━━ EXTRACTED DATA ━━
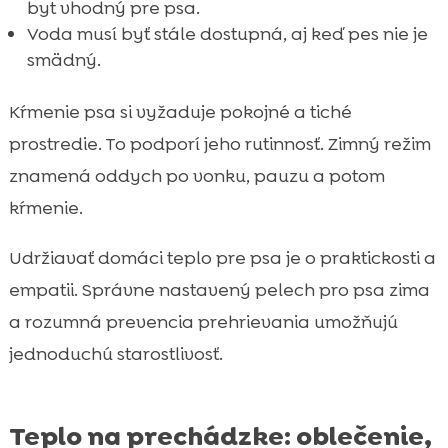
byt vhodný pre psa.
Voda musí byť stále dostupná, aj keď pes nie je
smädný.
Kŕmenie psa si vyžaduje pokojné a tiché
prostredie. To podporí jeho rutinnosť. Zimný režim
znamená oddych po vonku, pauzu a potom
kŕmenie.
Udržiavať domáci teplo pre psa je o praktickosti a
empatii. Správne nastavený pelech pro psa zima
a rozumná prevencia prehrievania umožňujú
jednoduchú starostlivosť.
Teplo na prechádzke: oblečenie,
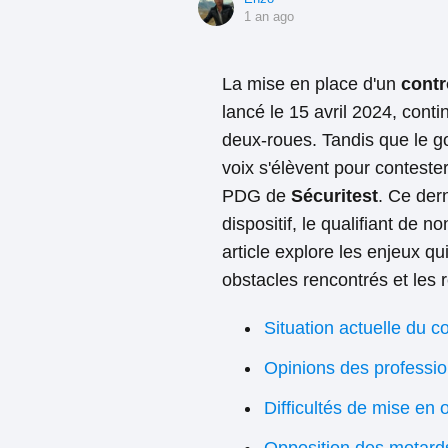
1 an ago
La mise en place d'un
contr
lancé le 15 avril 2024, cont
deux-roues. Tandis que le g
voix s'élèvent pour conteste
PDG de
Sécuritest
. Ce der
dispositif, le qualifiant de n
article explore les enjeux q
obstacles rencontrés et les 
Situation actuelle du 
Opinions des professio
Difficultés de mise en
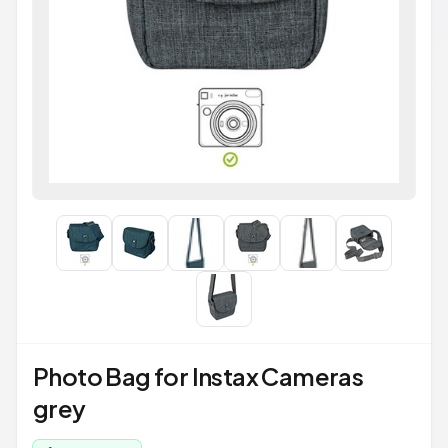
Photo Bag for Instax Cameras
grey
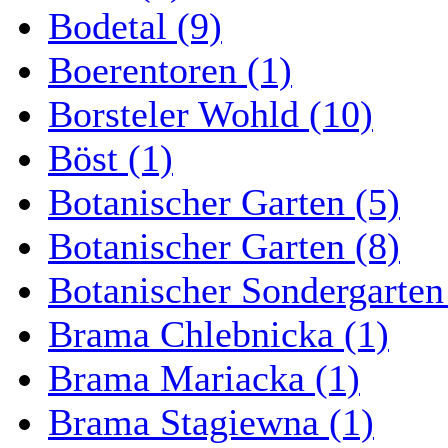
Bodetal (9)
Boerentoren (1)
Borsteler Wohld (10)
Böst (1)
Botanischer Garten (5)
Botanischer Garten (8)
Botanischer Sondergarten
Brama Chlebnicka (1)
Brama Mariacka (1)
Brama Stagiewna (1)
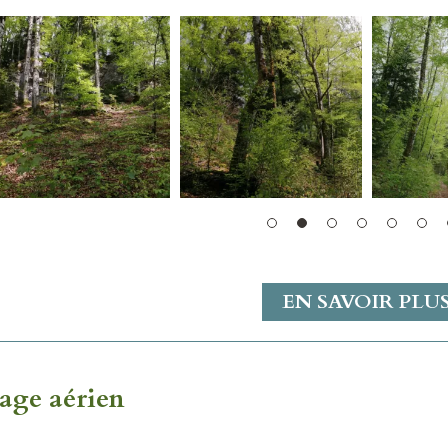
EN SAVOIR PLU
age aérien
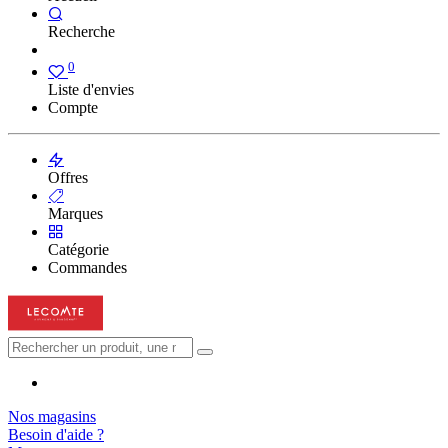
Recherche
0
Liste d'envies
Compte
Offres
Marques
Catégorie
Commandes
Nos magasins
Besoin d'aide ?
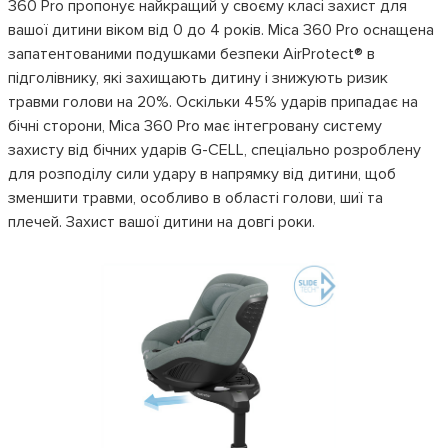
360 Pro пропонує найкращий у своєму класі захист для
вашої дитини віком від 0 до 4 років. Mica 360 Pro оснащена
запатентованими подушками безпеки AirProtect® в
підголівнику, які захищають дитину і знижують ризик
травми голови на 20%. Оскільки 45% ударів припадає на
бічні сторони, Mica 360 Pro має інтегровану систему
захисту від бічних ударів G-CELL, спеціально розроблену
для розподілу сили удару в напрямку від дитини, щоб
зменшити травми, особливо в області голови, шиї та
плечей. Захист вашої дитини на довгі роки.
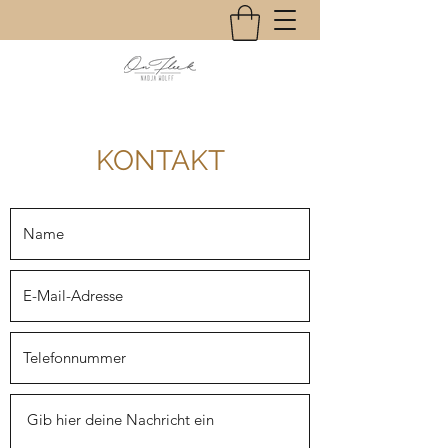
KONTAKT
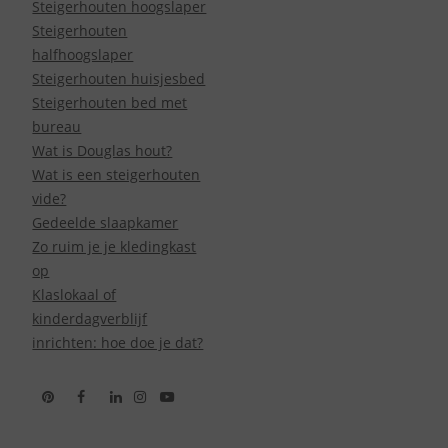
Steigerhouten hoogslaper
Steigerhouten
halfhoogslaper
Steigerhouten huisjesbed
Steigerhouten bed met
bureau
Wat is Douglas hout?
Wat is een steigerhouten
vide?
Gedeelde slaapkamer
Zo ruim je je kledingkast
op
Klaslokaal of
kinderdagverblijf
inrichten: hoe doe je dat?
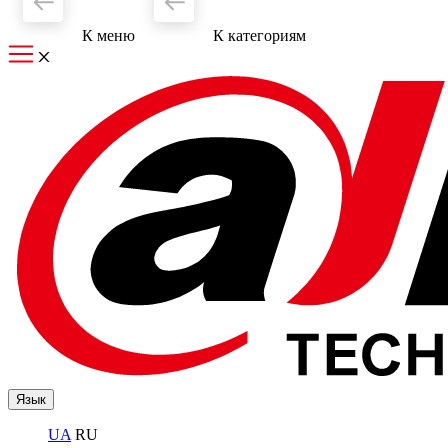
К меню
К категориям
Язык
UA
RU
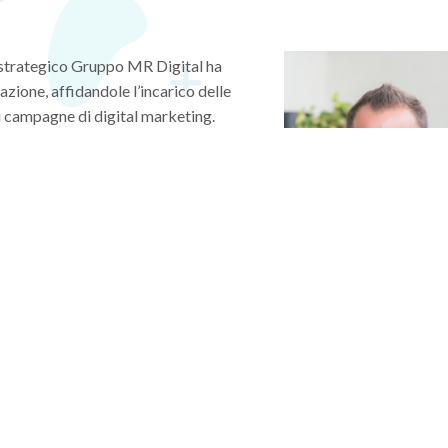
g strategico Gruppo MR Digital ha
ione, affidandole l’incarico delle
i campagne di digital marketing.
o una crescita straordinaria dovuta alla
viare la trasformazione digitale necessaria
 per i dipendenti e implementazione veloce
logia di gestione dei dati, dei flussi, dei
rati e digitali. Uno scenario che abbiamo
sversali dei nostri team di sviluppo, a
do e strutturando in funzione della
ertize consolidata con clienti di
Andrea Russo – Diretto
”
, dichiara Andrea Russo, Direttore
Generale di MR Digital e
Brickslab
 dopo le numerose del passato, che ci vede espandere gli investimenti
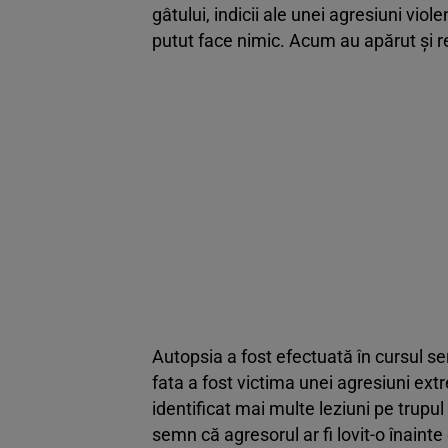
gâtului, indicii ale unei agresiuni vio
putut face nimic. Acum au apărut și r
Autopsia a fost efectuată în cursul se
fata a fost victima unei agresiuni ext
identificat mai multe leziuni pe trupul
semn că agresorul ar fi lovit-o înainte 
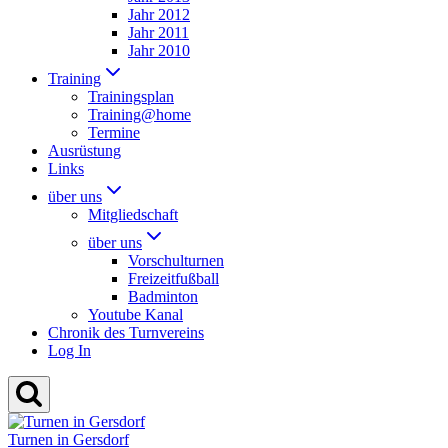
Jahr 2012
Jahr 2011
Jahr 2010
Training
Trainingsplan
Training@home
Termine
Ausrüstung
Links
über uns
Mitgliedschaft
über uns
Vorschulturnen
Freizeitfußball
Badminton
Youtube Kanal
Chronik des Turnvereins
Log In
Turnen in Gersdorf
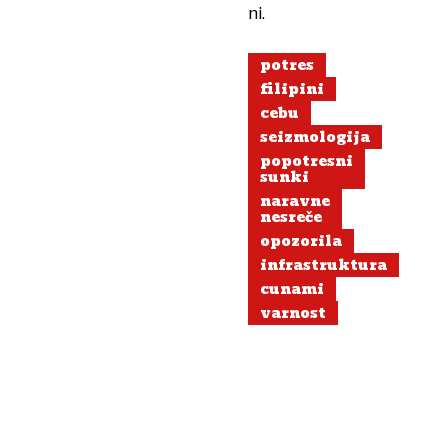
ni.
potres
filipini
cebu
seizmologija
popotresni
sunki
naravne
nesreče
opozorila
infrastruktura
cunami
varnost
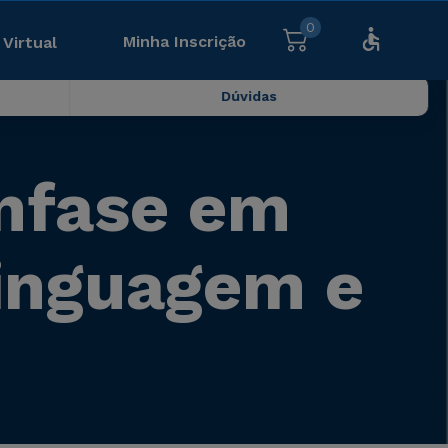
0
Minha Inscrição
 Virtual
Dúvidas
nfase em
Linguagem e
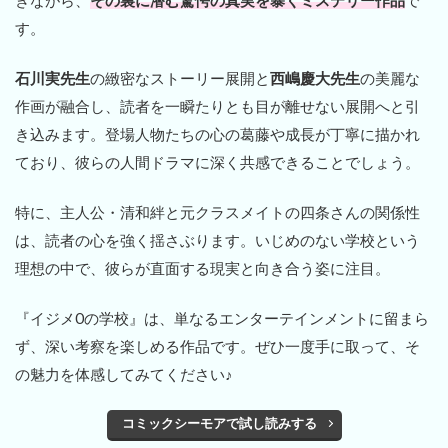
す。
石川実先生
の緻密なストーリー展開と
西嶋慶大先生
の美麗な
作画が融合し、読者を一瞬たりとも目が離せない展開へと引
き込みます。登場人物たちの心の葛藤や成長が丁寧に描かれ
ており、彼らの人間ドラマに深く共感できることでしょう。
特に、主人公・清和絆と元クラスメイトの四条さんの関係性
は、読者の心を強く揺さぶります。いじめのない学校という
理想の中で、彼らが直面する現実と向き合う姿に注目。
『イジメ0の学校』は、単なるエンターテインメントに留まら
ず、深い考察を楽しめる作品です。ぜひ一度手に取って、そ
の魅力を体感してみてください♪
コミックシーモアで試し読みする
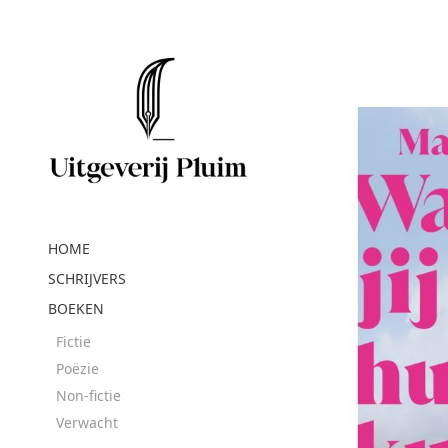
HOME
SCHRIJVERS
BOEKEN
Fictie
Poëzie
Non-fictie
Verwacht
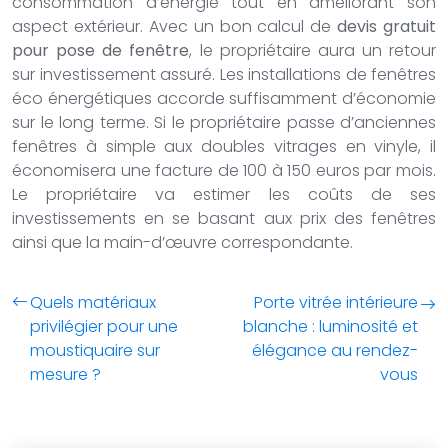
consommation d’énergie tout en améliorant son
aspect extérieur. Avec un bon calcul de
devis gratuit
pour pose de fenêtre
, le propriétaire aura un retour
sur investissement assuré. Les installations de fenêtres
éco énergétiques accorde suffisamment d’économie
sur le long terme. Si le propriétaire passe d’anciennes
fenêtres à simple aux doubles vitrages en vinyle, il
économisera une facture de 100 à 150 euros par mois.
Le propriétaire va estimer les coûts de ses
investissements en se basant aux prix des fenêtres
ainsi que la main-d’œuvre correspondante.
Quels matériaux
Porte vitrée intérieure
privilégier pour une
blanche : luminosité et
moustiquaire sur
élégance au rendez-
mesure ?
vous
━━━
→ **WORK TASK**
Working down from the line that contains "aura un retour", retype each line exactly through the last line of the data, and give nothing else.

→ **EXERCISE ANSWER**
, le propriétaire aura un retour
sur investissement assuré. Les installations de fenêtres
éco énergétiques accorde suffisamment d’économie
sur le long terme. Si le propriétaire passe d’anciennes
fenêtres à simple aux doubles vitrages en vinyle, il
économisera une facture de 100 à 150 euros par mois.
Le propriétaire va estimer les coûts de ses
investissements en se basant aux prix des fenêtres
ainsi que la main-d’œuvre correspondante.
Quels matériaux
Porte vitrée intérieure
privilégier pour une
blanche : luminosité et
moustiquaire sur
élégance au rendez-
mesure ?
vous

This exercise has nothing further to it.